My aunt agreed to let me use the basement of her old, half abandoned house as a classroom.
The basement had clean air and smelled of damp earth. The floor was firm and even, though the ceiling and walls were cracked in places. But since we didn’t want the authorities to find out, it was the best place we had.
I told Nilab to gather her friends and bring them to our little class the next day.
On the first day, only Nilab and two of her classmates — the ones who hadn’t been able to return to school — came with me. When I say “those left behind from school,” it feels like someone is driving a steel dagger into my heart, pulling it back a little, then stabbing even harder. There were only a few years between me and my students, and I myself was one of those “left behind.” That fear — the fear of our secret class being discovered — never left me.
My mother strongly opposed me teaching under such conditions. She said, “Your father isn’t here, your brother has left the country, and Maryam is still so young. If the Taliban take you, where am I supposed to look for you?”
After a while, to calm my mother, I could think of no solution except to close the class. The next day, at the end of the lesson, I told the girls that class would be closed for a week.
The days passed like years. Loneliness and regret clung to me. One day, a small boy came to our door and handed me a letter.
I opened it. It said:
“If you are not here, we will disappear again.”
At night, that sentence echoed in my mind: “If you are not here, we will disappear again.”
In my dreams, I saw myself explaining lessons on the board. But when I woke up, there was no class — not even a trace of it.
I couldn’t bear it anymore. I reopened the class. The girls were full of excitement, chatting happily as they reunited. I told them we had to be more careful this time. One girl from the back row called out, “If our voices shorten the life of this class, we’ll speak very softly — just please stay, teacher.”
One day, while we were solving math problems, someone pounded hard on the door. Silence swallowed the room. A fear I had never felt before washed over me. The girls’ eyes were wide, their breathing fast. We all looked at one another. I told them, “Stay calm. God willing, it’s nothing serious.” I walked slowly toward the door.

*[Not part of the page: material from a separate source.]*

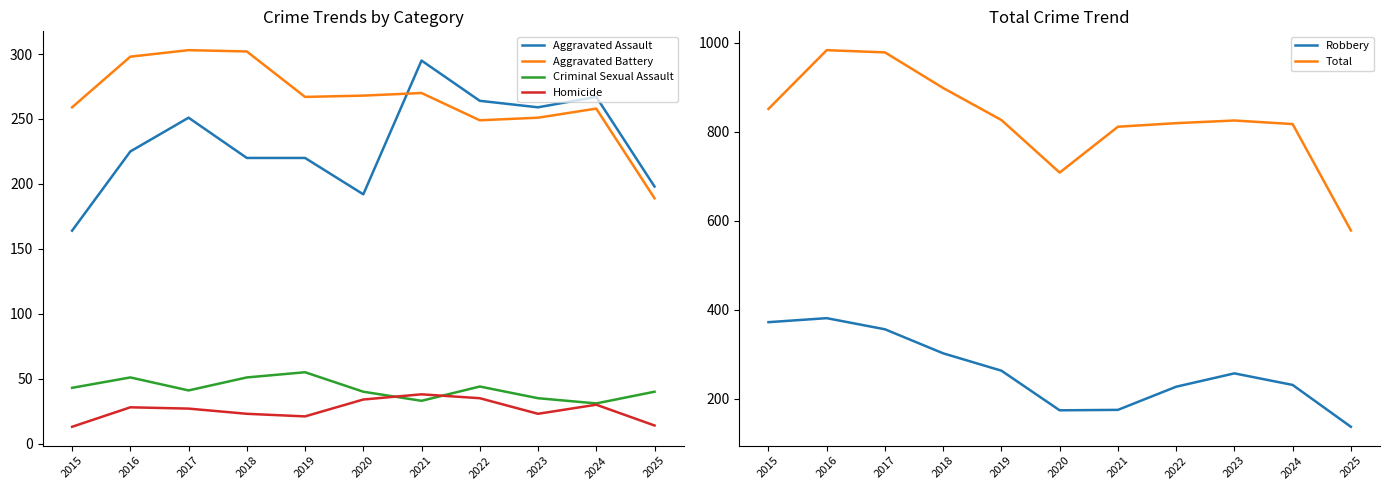

Which has a higher value, 2023 or 2017?

2023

Before I reached it, another loud knock shook the room.
With my heart in my throat, I opened the door — and it was Aunt Laila returning from the market. Breathless, she said, “Sahar, my girl, a fat man with long hair and a long beard passed me in the alley. As I walked by, I heard him on the phone saying, ‘I found the secret class. You all get here within half an hour.’ Then he hung up.”
I quickly prepared the girls to leave one by one. We rolled up their notebooks and tucked them inside their collars under their scarves, securing them with pen cases. Each girl slipped away toward her home, a few minutes apart.
At night, I dreamed again of the class — someone knocking, the girls crying, all of us terrified.
One summer afternoon, I was standing by the spring near our house. The village women were washing clothes, and children splashed in the water nearby. My mind was still in that basement when someone gently tapped my arm. I looked up, tired and distracted, and saw Nilab — neat, energetic, smiling as always. I pulled her into a tight embrace, and my tears soaked her scarf.
She said, “Teacher, my mother agreed. You can hold the class in our house. Will you come?”